Empowering the Digital Marketer
[On Tuesday, May 7, Devon Kinkead spoke at the annual Fiserv Forum client conference in Las Vegas. His presentation, “Empowering the Digital Marketer,” was part of the Forum’s session on artificial intelligence and analytics. Following is a transcript of his talk.]
By Devon Kinkead, Founder and CEO, Micronotes
While attending the MIT Sloan School of Management, I got interested in big data and analytics. And I realized there was an opportunity to transform digital businesses that had two things: a lot of customer data, and high number of website visits, which is exactly what financial institutions have.
That led to the creation of Micronotes.
Let’s talk about the marketing function in financial institutions. Bank and credit union marketers have a tough job. They have to figure out what people want—without ever seeing them, in many cases—as customers seldom come into branches anymore. It’s a challenging problem.
Marketers have three main tools to work with today: email marketing, direct mail marketing, and advertising. As you probably know from your own behavior, you don’t interact with these items very much. You probably ignore spam, don’t click on advertising, and throw away most of the stuff that arrives in your mailbox. That’s why the efficacy of these tools is pretty low.
However, when you add artificial intelligence (AI) to the marketer’s toolkit, you supercharge the marketing function. That’s because, suddenly, a whole lot of data comes to bear on the problem. You can get the experience right on the customer side, and you can get a lot of user interaction, which is important.
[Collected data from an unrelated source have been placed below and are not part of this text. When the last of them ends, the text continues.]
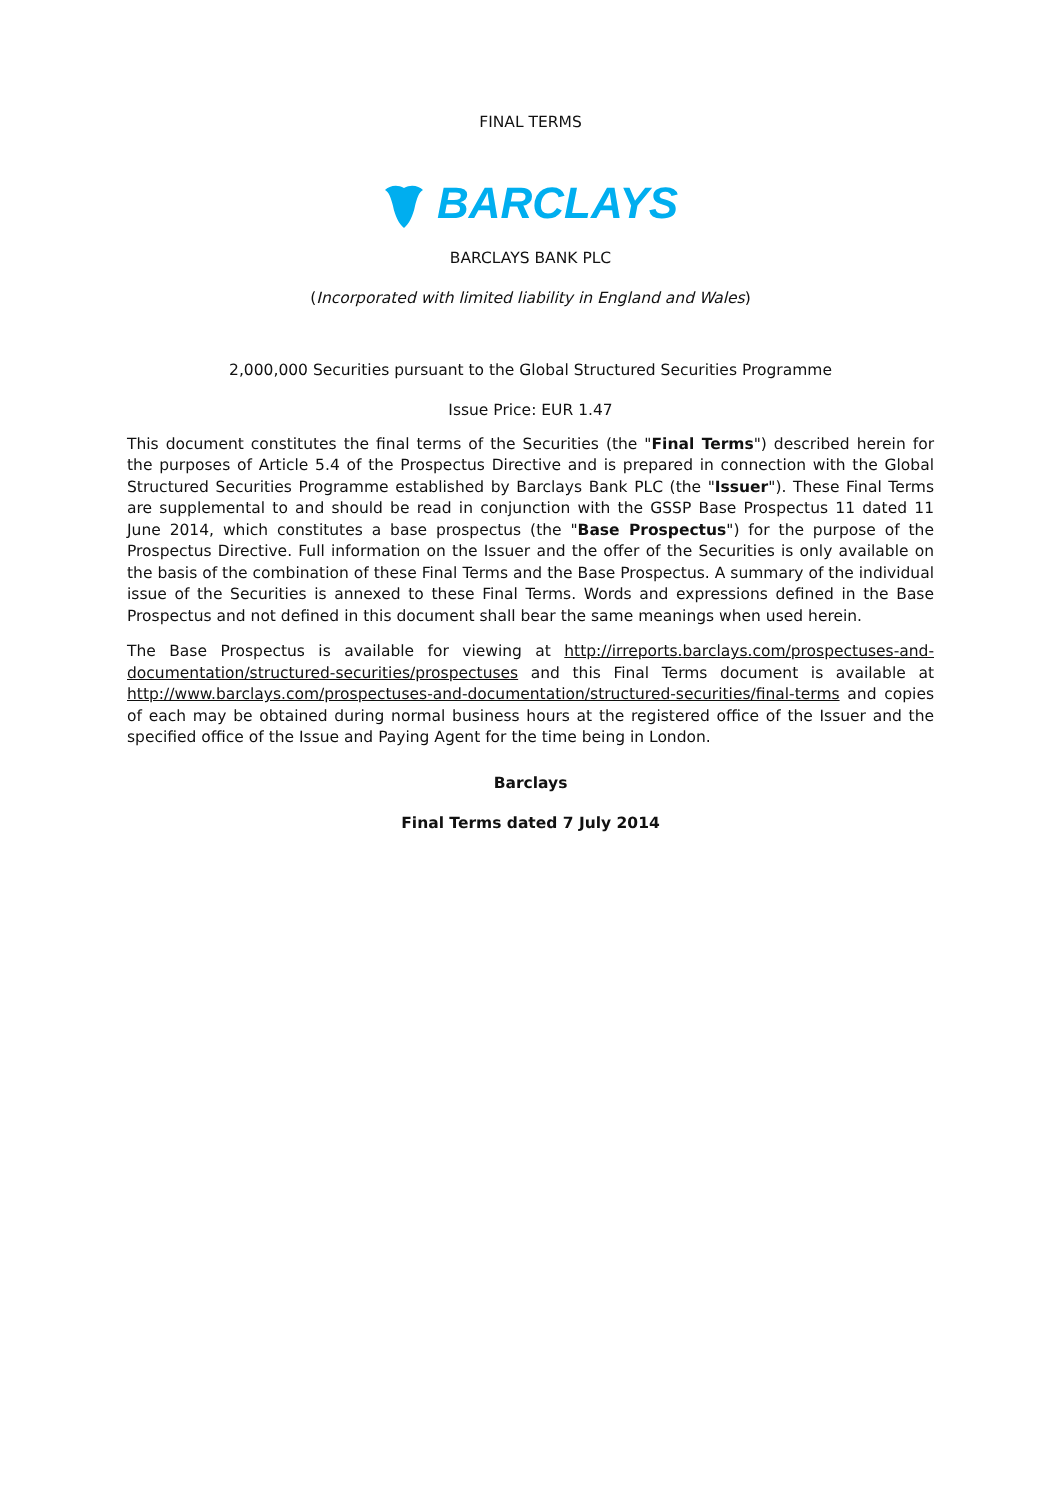FINAL TERMS
BARCLAYS
BARCLAYS BANK PLC
(Incorporated with limited liability in England and Wales)
2,000,000 Securities pursuant to the Global Structured Securities Programme
Issue Price: EUR 1.47
This document constitutes the final terms of the Securities (the "Final Terms") described herein for the purposes of Article 5.4 of the Prospectus Directive and is prepared in connection with the Global Structured Securities Programme established by Barclays Bank PLC (the "Issuer"). These Final Terms are supplemental to and should be read in conjunction with the GSSP Base Prospectus 11 dated 11 June 2014, which constitutes a base prospectus (the "Base Prospectus") for the purpose of the Prospectus Directive. Full information on the Issuer and the offer of the Securities is only available on the basis of the combination of these Final Terms and the Base Prospectus. A summary of the individual issue of the Securities is annexed to these Final Terms. Words and expressions defined in the Base Prospectus and not defined in this document shall bear the same meanings when used herein.
The Base Prospectus is available for viewing at http://irreports.barclays.com/prospectuses-and-documentation/structured-securities/prospectuses and this Final Terms document is available at http://www.barclays.com/prospectuses-and-documentation/structured-securities/final-terms and copies of each may be obtained during normal business hours at the registered office of the Issuer and the specified office of the Issue and Paying Agent for the time being in London.
Barclays
Final Terms dated 7 July 2014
Using AI, you can get customers to tell you explicitly if they’re in the market for a product or service. And that leads to the ability to make offers to truly in-market consumers and not aggravate those who are not in the market. And you can also let the consumers actually train the data model, which is where the machine learning element of AI comes into play on the Micronotes platform.
Let’s unpack a few of these things. First is this notion of data-driven dialogue. Micronotes takes in about six months of customer data from our bank and credit union clients. We create a time-search data set, and we turn classifiers loose on that data set, to classify everybody into essentially a probability matrix that tells us whether or not we should talk to a particular customer about a particular product.
The next thing that happens is Micronotes launches a 10-second interview (which looks a little bit like a survey) during customers’ mobile and online banking sessions. We ask questions such as “Are you interested in an auto loan?” or “Are you thinking about home repair?” and so on.
And the customer responds—with quite a bit of honesty—”Yes,” “No,” or “Maybe.” Then, if they are in the market for the product or service being offered, we create a lead that goes to the bank’s front lines. Or we handle it directly by sending the customer to the loan page or the CD page, or whatever page matches what they’ve told us interests them.
Even if the customer says “No,” it’s okay because that response becomes a piece of training data for the classifiers. That’s how machine learning works. Any response, positive or negative, is fed back into the system, training it to be even more accurate with each subsequent customer conversation.
If you’ve ever given a thumbs-up or thumbs-down to a recommendation from Netflix, you are training the Netflix machine by providing data for algorithms running in the background. You’re helping them figure out what programs to recommend the next time you log into Netflix.
The great news is when customers actually have the power to say explicitly whether they’re in-market for a particular product or service, that means all the marketing you do from that moment forward is focused on a legitimate need, which is a really powerful idea. And it’s something the world desperately needs.
And this notion of letting customers train the data set and personalize their own experience is another extremely powerful idea. At the end of the day, it means the financial institution is quickly learning from its customers, and marketing only to people who are explicitly in-market.
The results are pretty amazing. Most of our customers engage up to 20 percent of their entire digital population in any given month. If you do the math, that’s a learning curve about 20 times faster than what you can achieve with targeted advertising. And that’s huge because, as we know, fast learners get to the finish line first. And fast-learning financial institutions are more competitive than slow-learning ones.
With Micronotes’ AI-driven marketing automation platform, 100 percent of the marketing that takes place is focused on validated needs. If you pick up the phone and call a customer, it’s because you have validated that they are not only a high-propensity target, but they are actively in-market for what you’re offering.
Because we consume our banking clients’ data every day and measure how many sales they make, we know financial institutions can achieve 10 cross-sales per thousand active digital users, per year. That’s important because Micronotes measures our success on how many customer needs we meet during any particular timeframe. And our measure of how to meet customer needs is “Did we get the sale?” because we view each sale as a successful engagement that met the customer’s requirement.